On Thu, Apr 5, 2018 at 12:34 PM, Mick <michaelkintz...@gmail.com> wrote:
>
> Does the lack of a microcode patch mean the in-kernel and other software fixes
> won't be sufficient to protect PCs running these old CPUs?

I'm interested if somebody has a more informed answer, but my guess is
that it would result in a less efficient fix being applied by the
kernel.

I'm not sure if Intel actually has any good fixes for meltdown in
microcode.  The in-kernel fix for that is fairly expensive, and if it
could be fixed in microcode that would be a big savings (assuming the
microcode didn't add a cost).

My understanding is that most of the microcode patches are for spectre
and modify the behavior of lfence to block vulnerable speculative
execution.  This still has some cost to it, but it is minimal.
Without the microcode fix I imagine the vulnerabilities could still be
fixed via retpolines and similar techniques, at a higher cost.  I
haven't checked recently but the last time I looked at it even my
current Ryzen CPU doesn't have a microcode fix out yet for lfence.

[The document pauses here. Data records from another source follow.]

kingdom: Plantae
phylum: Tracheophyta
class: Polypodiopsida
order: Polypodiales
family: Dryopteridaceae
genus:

I haven't read up on what has changed in the last month or two, but
the gist of it is that with spectre you have three options:

1.  Ignore it.  Some code is vulnerable.  No performance cost.
2.  Add a series of instructions to vulnerable code so that
speculative execution is blocked on any processor.  The code is no
longer vulnerable, but those instructions can add some cost (not as
bad as with meltdown).
3.  If the CPU+microcode supports it, add a single lfence instruction
to vulnerable code.  This will address the vulnerability at a lower
cost.

In an ideal world we wouldn't need #2.  That would not only make the
fixes perform better, but it would also mean that compilers wouldn't
have to generate code that figures out whether scenario 2 vs 3 applies
AT RUNTIME and do the right thing.

Now, if 95% of users fall into bucket 3 and 5% fall into bucket 2 you
have an interesting situation.  Will software developers take the time
to ensure that scenario #2 is even covered, except for the most
at-risk code (such as browser sandboxes)?

Granted, I think in reality an awful lot of software will just fall
into bucket #1 for the same reason that we STILL keep finding buffer
overflows.  That, and people will think of new situations where
spectre applies that aren't presently known.  I don't think we're at a
point where a compiler can reliably determine whether a
retpoline/lfence is actually needed.  The last time I checked the GCC
fixes needed the code to be tagged in some way to tell it to add the
protection (when you think about it C doesn't even do bounds checks,
let alone figure out when you're about to do a dangerous one).